Neoadjuvant treatment for locally advanced non-small-cell lung cancer stage IIIA and IIIB promises higher resection rates because of a reduction of the primary tumor and sterilisation of mediastinal nodes. In this study we analyse the perioperative course and the long-term survival of patients with induction therapy.
Between Jan. 1990 and Dec. 2004, 102 patients with NSCLC underwent resection after induction treatment. Included were 82 males and 20 females, median age 63 year-old (39–74), of whom 81 were stage IIIA patients, 21 were stage IIIB patients. Induction therapy included four different regimens, intravenous mitomycin C+vindesine+and cisplatin (MVP), bronchial arterial infusion of CDDP and mitomycin C followed by intravenous vindesin (BAl-MVP), concurrent chemoradiothreapy with 30Gy irradiation+ CBDCA and CBDCA+PTX. 30 patients received MVP, 10 patients received BAI-MVP and 60 patients received CBDCA with concurrent irradiation, 2 patients received CBDCA+PTX followed by surgery. In patients with N3 disease and malignant pleural effusion were excluded.

INPUT DATA:
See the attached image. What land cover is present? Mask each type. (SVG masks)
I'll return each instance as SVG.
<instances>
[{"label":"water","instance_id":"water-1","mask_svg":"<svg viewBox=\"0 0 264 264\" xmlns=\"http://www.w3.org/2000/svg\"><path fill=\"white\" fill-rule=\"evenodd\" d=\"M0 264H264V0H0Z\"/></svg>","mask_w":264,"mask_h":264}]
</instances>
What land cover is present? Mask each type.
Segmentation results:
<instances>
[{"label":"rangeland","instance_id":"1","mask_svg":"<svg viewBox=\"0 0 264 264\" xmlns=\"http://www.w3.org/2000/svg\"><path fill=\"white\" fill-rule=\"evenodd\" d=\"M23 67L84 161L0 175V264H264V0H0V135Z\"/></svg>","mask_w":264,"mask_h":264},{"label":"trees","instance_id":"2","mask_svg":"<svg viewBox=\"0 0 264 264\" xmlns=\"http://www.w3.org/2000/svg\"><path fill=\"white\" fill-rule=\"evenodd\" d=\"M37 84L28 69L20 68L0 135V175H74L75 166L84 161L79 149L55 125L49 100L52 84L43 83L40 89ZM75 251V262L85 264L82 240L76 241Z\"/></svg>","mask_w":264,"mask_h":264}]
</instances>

WORK TASK 1:
Answer these from the text on induction therapy for lung cancer.
(a) How many patients with NSCLC underwent resection after induction treatment, and between which dates?
(b) How many of the patients were stage IIIB?
(c) How many patients received BAI-MVP?
WORK TASK 2:
Render this sentence from the text on induction therapy for lung cancer in Spanish: "In this study we analyse the perioperative course and the long-term survival of patients with induction therapy."
WORK TASK 3:
Copy out the passage of the text on induction therapy for lung cancer from "Between Jan. 1990" up to and including "effusion were excluded.".

RESPONSE BOX 1:
(a) 102 patients, between Jan. 1990 and Dec. 2004.
(b) 21.
(c) 10.

RESPONSE BOX 2:
En este estudio analizamos la evolución perioperatoria y la supervivencia a largo plazo de los pacientes con terapia de inducción.

RESPONSE BOX 3:
Between Jan. 1990 and Dec. 2004, 102 patients with NSCLC underwent resection after induction treatment. Included were 82 males and 20 females, median age 63 year-old (39–74), of whom 81 were stage IIIA patients, 21 were stage IIIB patients. Induction therapy included four different regimens, intravenous mitomycin C+vindesine+and cisplatin (MVP), bronchial arterial infusion of CDDP and mitomycin C followed by intravenous vindesin (BAl-MVP), concurrent chemoradiothreapy with 30Gy irradiation+ CBDCA and CBDCA+PTX. 30 patients received MVP, 10 patients received BAI-MVP and 60 patients received CBDCA with concurrent irradiation, 2 patients received CBDCA+PTX followed by surgery. In patients with N3 disease and malignant pleural effusion were excluded.